Tatsächlich erlebt Latein bundesweit einen Boom. Laut Statistischem Bundesamt lernten vor zwei Jahren bundesweit rund 832 000 Schüler Latein, ein Prozent mehr als im Schuljahr davor. „Latein ist aus der Verstaubung gekommen und hat sich als Fremdsprache Nummer drei etabliert“, sagt Kipf – nach Englisch und Französisch.

Die Sprache profitiere davon, dass die Kinder Englisch schon in der Grundschule lernen – dadurch falle die Entscheidung für eine Zweitsprache wie Latein leichter. Zudem sei der Unterricht viel lebendiger geworden. Vor allem in Berlin und Brandenburg seien die Lehrer sehr motiviert. „Zu freiwilligen Fortbildungen kommen hier regelmäßig 60 bis 70 Lehrer“, sagt Kipf.

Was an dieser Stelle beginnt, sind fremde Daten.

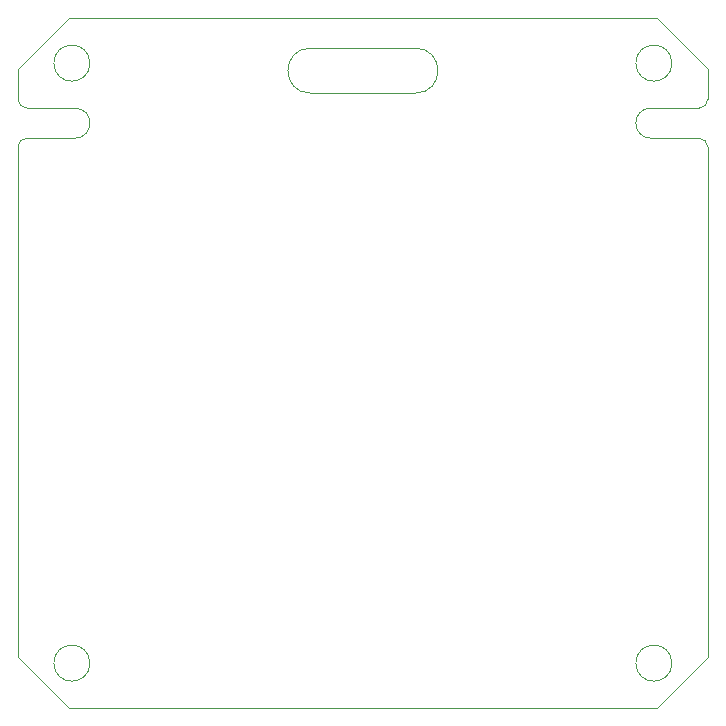
<source format=gbr>
%TF.GenerationSoftware,KiCad,Pcbnew,7.0.5-7.0.5~ubuntu22.04.1*%
%TF.CreationDate,2023-06-07T00:17:10+05:30*%
%TF.ProjectId,BagTag,42616754-6167-42e6-9b69-6361645f7063,v2*%
%TF.SameCoordinates,Original*%
%TF.FileFunction,Profile,NP*%
%FSLAX46Y46*%
G04 Gerber Fmt 4.6, Leading zero omitted, Abs format (unit mm)*
G04 Created by KiCad (PCBNEW 7.0.5-7.0.5~ubuntu22.04.1) date 2023-06-07 00:17:10*
%MOMM*%
%LPD*%
G01*
G04 APERTURE LIST*
%TA.AperFunction,Profile*%
%ADD10C,0.100000*%
%TD*%
G04 APERTURE END LIST*
D10*
X84455000Y-57150000D02*
X75565000Y-57150000D01*
X109220000Y-61722000D02*
G75*
G03*
X108458000Y-60960000I-762000J0D01*
G01*
X106172000Y-54610000D02*
G75*
G03*
X106172000Y-54610000I-1524000J0D01*
G01*
X108458000Y-58420000D02*
X104394000Y-58419999D01*
X50800000Y-55118000D02*
X55118000Y-50800000D01*
X55118000Y-50800000D02*
X104902000Y-50800000D01*
X109220000Y-55118000D02*
X104902000Y-50800000D01*
X104902000Y-109220000D02*
X109220000Y-104902000D01*
X75565000Y-53340000D02*
G75*
G03*
X75565000Y-57150000I0J-1905000D01*
G01*
X56896000Y-105410000D02*
G75*
G03*
X56896000Y-105410000I-1524000J0D01*
G01*
X104902000Y-109220000D02*
X55118000Y-109220000D01*
X51562000Y-60960000D02*
G75*
G03*
X50800000Y-61722000I0J-762000D01*
G01*
X50800000Y-104902000D02*
X55118000Y-109220000D01*
X50800000Y-57658000D02*
G75*
G03*
X51562000Y-58420000I762000J0D01*
G01*
X109220000Y-55118000D02*
X109220000Y-57658000D01*
X109220000Y-61722000D02*
X109220000Y-104902000D01*
X55626000Y-58420000D02*
X51562000Y-58420000D01*
X55626000Y-60960000D02*
G75*
G03*
X55626000Y-58420000I0J1270000D01*
G01*
X106172000Y-105410000D02*
G75*
G03*
X106172000Y-105410000I-1524000J0D01*
G01*
X56896000Y-54610000D02*
G75*
G03*
X56896000Y-54610000I-1524000J0D01*
G01*
X51562000Y-60960000D02*
X55626000Y-60960000D01*
X84455000Y-57150000D02*
G75*
G03*
X84455000Y-53340000I0J1905000D01*
G01*
X104394000Y-58419999D02*
G75*
G03*
X104394000Y-60960001I0J-1270001D01*
G01*
X75565000Y-53340000D02*
X84455000Y-53340000D01*
X104394000Y-60960000D02*
X108458000Y-60960000D01*
X50800000Y-55118000D02*
X50800000Y-57658000D01*
X50800000Y-104902000D02*
X50800000Y-61722000D01*
X108458000Y-58420000D02*
G75*
G03*
X109220000Y-57658000I0J762000D01*
G01*
M02*

</source>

Ihre Motivation geben die Lehrer an die Schüler weiter: Die alten Sprachen stehen bei den Berliner Schülern auch in der Freizeit hoch im Kurs. Zum Wettbewerb „Lebendige Antike“ etwa, den der Berliner Altphilologenverband alle zwei Jahre veranstaltet, melden sich jeweils 600 bis 700 Schüler an. Für Februar lädt Kipf begabte und an der Antike interessierte Schüler unter dem Motto „Fremde in Rom“ zur Winterakademie an die Humboldt-Universität ein.

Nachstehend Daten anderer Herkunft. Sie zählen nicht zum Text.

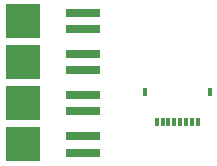
<source format=gtp>
G04*
G04 #@! TF.GenerationSoftware,Altium Limited,Altium Designer,19.1.8 (144)*
G04*
G04 Layer_Color=8421504*
%FSLAX43Y43*%
%MOMM*%
G71*
G01*
G75*
%ADD12R,3.000X0.700*%
%ADD13R,0.300X0.800*%
%ADD14R,3.000X3.000*%
%ADD15R,0.400X0.800*%
D12*
X181275Y71029D02*
D03*
Y72429D02*
D03*
Y68972D02*
D03*
Y67572D02*
D03*
Y64101D02*
D03*
Y60601D02*
D03*
Y62001D02*
D03*
Y65501D02*
D03*
D13*
X187517Y63201D02*
D03*
X191017D02*
D03*
X190517D02*
D03*
X188517D02*
D03*
X189517D02*
D03*
X188017D02*
D03*
X190017D02*
D03*
X189017D02*
D03*
D14*
X176195Y71729D02*
D03*
Y68272D02*
D03*
Y64801D02*
D03*
Y61301D02*
D03*
D15*
X192017Y65701D02*
D03*
X186517D02*
D03*
M02*

</source>
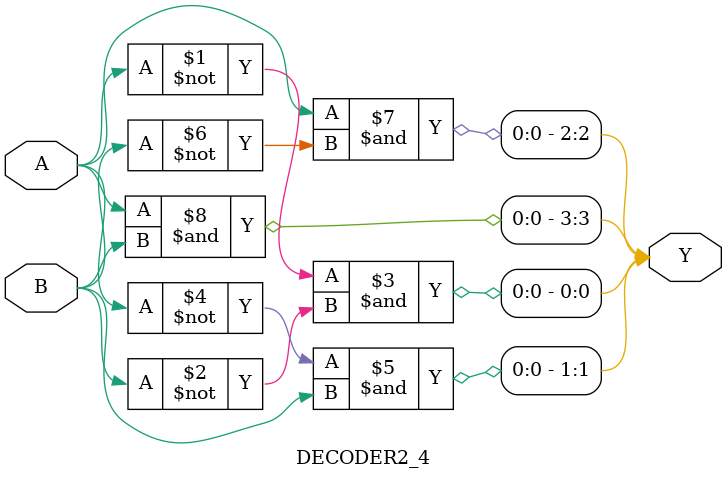
<source format=v>
module DECODER2_4 (
    A, B, Y
);
    input A, B;
    output [3:0] Y;

    assign Y[0] = ~A & ~B;
    assign Y[1] = ~A & B;
    assign Y[2] = A & ~B;
    assign Y[3] = A & B;

endmodule
</source>
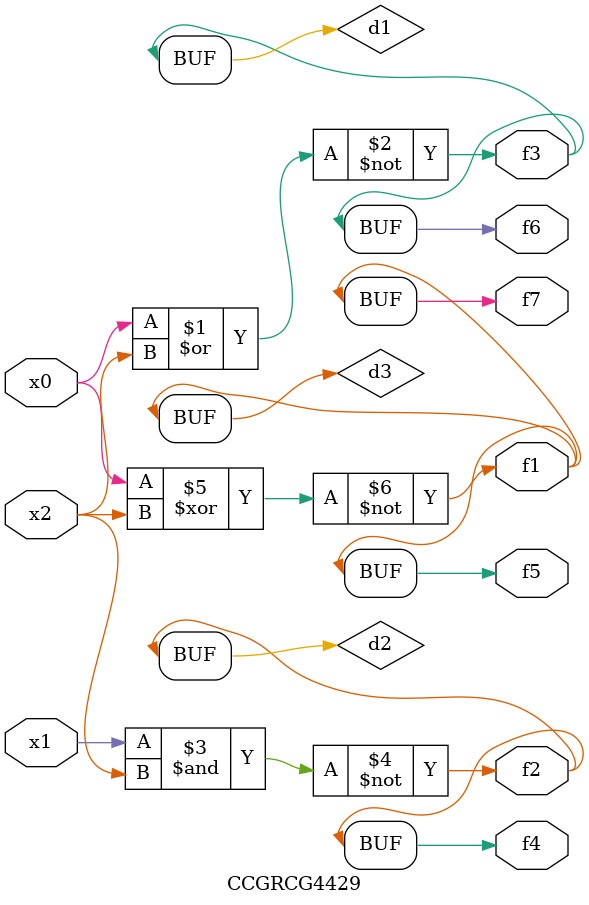
<source format=v>
module CCGRCG4429(
	input x0, x1, x2,
	output f1, f2, f3, f4, f5, f6, f7
);

	wire d1, d2, d3;

	nor (d1, x0, x2);
	nand (d2, x1, x2);
	xnor (d3, x0, x2);
	assign f1 = d3;
	assign f2 = d2;
	assign f3 = d1;
	assign f4 = d2;
	assign f5 = d3;
	assign f6 = d1;
	assign f7 = d3;
endmodule

</source>
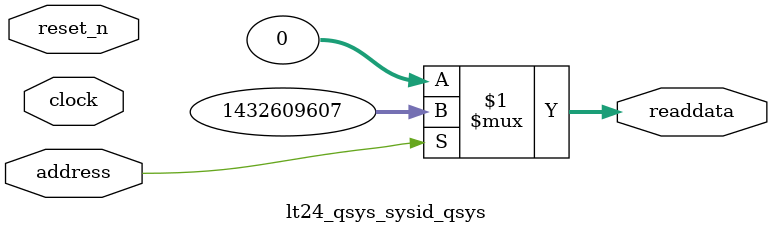
<source format=v>

`timescale 1ns / 1ps
// synthesis translate_on

// turn off superfluous verilog processor warnings 
// altera message_level Level1 
// altera message_off 10034 10035 10036 10037 10230 10240 10030 

module lt24_qsys_sysid_qsys (
               // inputs:
                address,
                clock,
                reset_n,

               // outputs:
                readdata
             )
;

  output  [ 31: 0] readdata;
  input            address;
  input            clock;
  input            reset_n;

  wire    [ 31: 0] readdata;
  //control_slave, which is an e_avalon_slave
  assign readdata = address ? 1432609607 : 0;

endmodule




</source>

Und seit letztem Montag versammeln sich knapp 80 Oberstufenschüler noch am späten Nachmittag einmal wöchentlich in einem Hörsaal der Freien Universität – zum Philosophischen Propädeutikum. „Wir mussten den Raum wechseln, weil sich so viele Schüler angemeldet haben“, sagt Gyburg Uhlmann. Die 34-jährige Leibniz-Preisträgerin ist Professorin für Gräzistik an der FU und hat das Propädeutikum gemeinsam mit Peter Danz konzipiert.

Eine der Teilnehmerinnen des Propädeutikums ist die 18 Jahre alte Maja, die im Goethe-Gymnasium Latein als Leistungskurs belegt und im Wahlfach Philosophie Lust auf die Materie bekommen hat. „Wir haben so viel diskutiert, das war toll“, sagt sie. In der ersten Stunde des Propädeutikums geht es nun um Fragen der Metaphysik. „Sokrates beschäftigt sich mit Problemen, die eigentlich für keinen Menschen wirklich ein Problem sind“, sagt Uhlmann. Zum Beispiel: Was ist schön? Was ist ein Tisch? „Das sind aber keine banalen Fragen“, sagt Uhlmann. Manche Schüler seufzen, andere bleiben noch nach der Doppelstunde, um mit der Professorin zu diskutieren. „Das war nach einem Schultag schon harte Kost“, sagt Maja. Trotzdem wird sie wieder zum Propädeutikum kommen – freiwillig und ohne Notenzwang.